Code Reasoning MCP Server
A Model Context Protocol (MCP) server that enhances Claude's ability to solve complex programming tasks through structured, step-by-step thinking.
Quick Installation
Configure Claude Desktop by editing:
- macOS:
~/Library/Application Support/Claude/claude_desktop_config.json
- Windows:
%APPDATA%\Claude\claude_desktop_config.json
- Linux:
~/.config/Claude/claude_desktop_config.json
{ "mcpServers": { "code-reasoning": { "command": "npx", "args": ["-y", "@mettamatt/code-reasoning"] } } }
- macOS:
Configure VS Code:
{
"mcp": {
"servers": {
"code-reasoning": {
"command": "npx",
"args": ["-y", "@mettamatt/code-reasoning"]
}
}
}
}
Usage
To trigger this MCP, append this to your chat messages:
Use sequential thinking to reason about this.

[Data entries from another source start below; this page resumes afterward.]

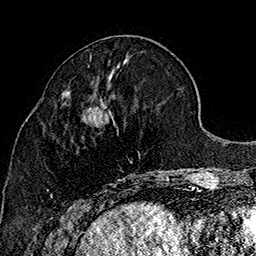
Breast MRI (dynamic contrast-enhanced), one axial slice; slice 65 of 160 in the series (ordered by position); cropped to one breast; dynamic contrast-enhanced series, time point 2 of 7 at this slice position (early post-contrast); 1.5 T; TE 2.8 ms, TR 5.4 ms; 1 mm slice thickness; 256 × 256 image matrix, field of view 180 × 180 mm. Female patient.
Outlined on this slice (semi-automatically segmented with operator editing):
- enhancing-tissue mask used for the functional tumour volume (all voxels passing the contrast-enhancement thresholds inside the analysis volume; usually the tumour): bounding box (x1, y1, x2, y2) in pixels: (50, 100, 169, 207)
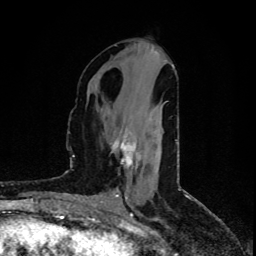
Breast MRI (dynamic contrast-enhanced), one axial slice; slice 35 of 80 in the series (ordered by position); cropped to one breast; dynamic contrast-enhanced series, time point 2 of 5 at this slice position (early post-contrast); 1.5 T; TE 4.4 ms, TR 8.9 ms; 2 mm slice thickness; 256 × 256 image matrix, field of view 150 × 150 mm. Female patient.
Structures marked on this image (semi-automatically segmented with operator editing):
- enhancing-tissue mask used for the functional tumour volume (all voxels passing the contrast-enhancement thresholds inside the analysis volume; usually the tumour): bounding box <112,135,141,166> (left, top, right, bottom; pixels)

Use ready-to-go prompts that trigger Code-Reasoning:
- Click the "+" icon in the Claude Desktop chat window, or in Claude Code type
/help
to see the specific commands. - Select "Add from Code Reasoning" from the available tools
- Choose a prompt template and fill in the required information
- Submit the form to add the prompt to your chat message and hit return
See the Prompts Guide for details on using the prompt templates.
Command Line Options
--debug
: Enable detailed logging--help
or-h
: Show help information
Key Features
- Programming Focus: Optimized for coding tasks and problem-solving
- Structured Thinking: Break down complex problems into manageable steps
- Thought Branching: Explore multiple solution paths in parallel
- Thought Revision: Refine earlier reasoning as understanding improves
- Safety Limits: Automatically stops after 20 thought steps to prevent loops
- Ready-to-Use Prompts: Pre-defined templates for common development tasks
Documentation
Detailed documentation available in the docs directory:
- Usage Examples: Examples of sequential thinking with the MCP server
- Configuration Guide: All configuration options for the MCP server
- Prompts Guide: Using and customizing prompts with the MCP server
- Testing Framework: Testing information
Project Structure
├── index.ts # Entry point
├── src/ # Implementation source files
└── test/ # Testing framework
Prompt Evaluation
The Code Reasoning MCP Server includes a prompt evaluation system that assesses Claude's ability to follow the code reasoning prompts. This system allows:
- Testing different prompt variations against scenario problems
- Verifying parameter format adherence
- Scoring solution quality
- Generating comprehensive reports
To use the prompt evaluation system, run:
npm run eval
Prompt Comparison and Development
Significant effort went into developing the optimal prompt for the Code Reasoning server. The current implementation uses the HYBRID_DESIGN prompt, which emerged as the winner from our evaluation process.
We compared four different prompt designs:
Prompt Design | Description |
---|---|
SEQUENTIAL | The original sequential thinking prompt design |
DEFAULT | The baseline prompt previously used in the server |
CODE_REASONING_0_30 | An experimental variant focusing on code-specific reasoning |
HYBRID_DESIGN | A refined design incorporating the best elements of other approaches |
Our evaluation across seven diverse programming scenarios showed that HYBRID_DESIGN outperformed other prompts:
Scenario | HYBRID_DESIGN | CODE_REASONING_0_30 | DEFAULT | SEQUENTIAL |
---|---|---|---|---|
Algorithm Selection | 87% | 82% | 88% | 82% |
Bug Identification | 87% | 91% | 88% | 92% |
Multi-Stage Implementation | 83% | 67% | 79% | 82% |
System Design Analysis | 82% | 87% | 78% | 82% |
Code Debugging Task | 92% | 87% | 92% | 92% |
Compiler Optimization | 83% | 78% | 67% | 73% |
Cache Strategy | 86% | 88% | 82% | 87% |
Average | 86% | 83% | 82% | 84% |
The HYBRID_DESIGN prompt marginally demonstrated both the highest average solution quality (86%) and the most consistent performance across all scenarios, with no scores below 80%. It also prodouced the most thoughts. The src/server.ts
file has been updated to use this optimal prompt design.
Personally, I think the biggest improvement was adding this to the end of the prompt: "✍️ End each thought by asking: "What am I missing or need to reconsider?"
See Testing Framework for more details on the prompt evaluation system.
License
This project is licensed under the MIT License. See the LICENSE file for details.